PROBLEM DETAILS:
Return the listing exactly as it appears, but strip out the images.

GIVEN MATERIAL:
%%

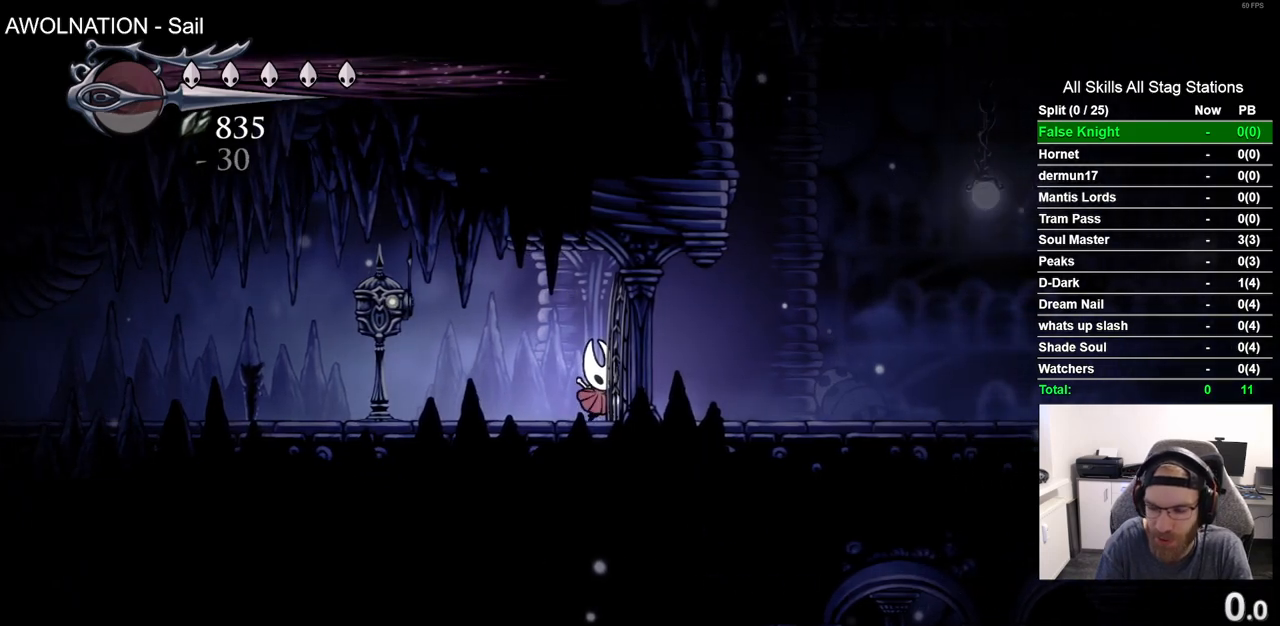
{"buttons": ["DPAD_RIGHT"], "left_stick": "center", "right_stick": "center", "events": []}
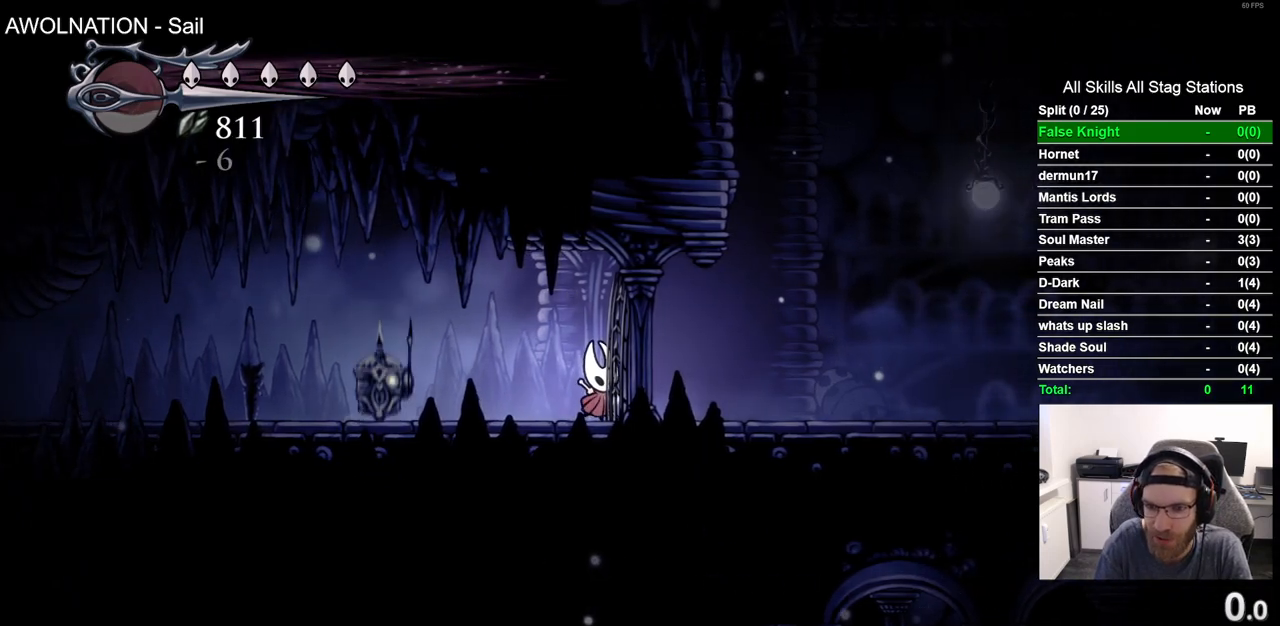
{"buttons": ["DPAD_RIGHT"], "left_stick": "center", "right_stick": "center", "events": []}
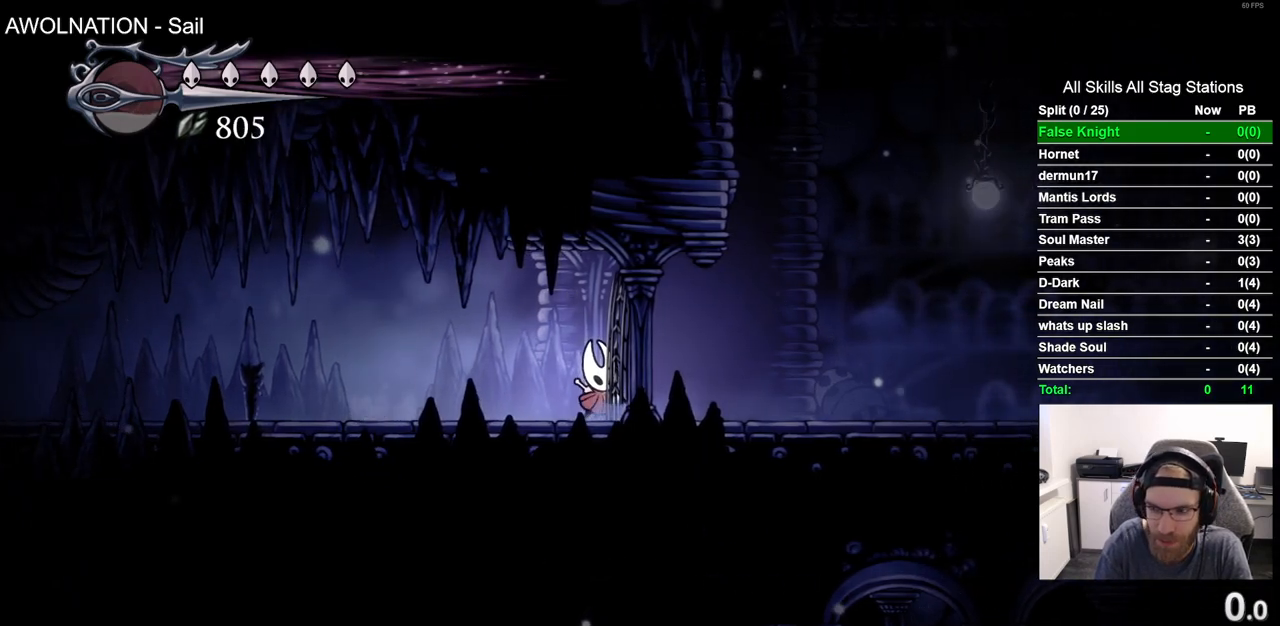
{"buttons": ["DPAD_RIGHT"], "left_stick": "center", "right_stick": "center", "events": [[133, "R2", "down"], [383, "R2", "up"]]}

%%

YOUR SOLUTION:
{"buttons": ["DPAD_RIGHT"], "left_stick": "center", "right_stick": "center", "events": []}
{"buttons": ["DPAD_RIGHT"], "left_stick": "center", "right_stick": "center", "events": []}
{"buttons": ["DPAD_RIGHT"], "left_stick": "center", "right_stick": "center", "events": [[133, "R2", "down"], [383, "R2", "up"]]}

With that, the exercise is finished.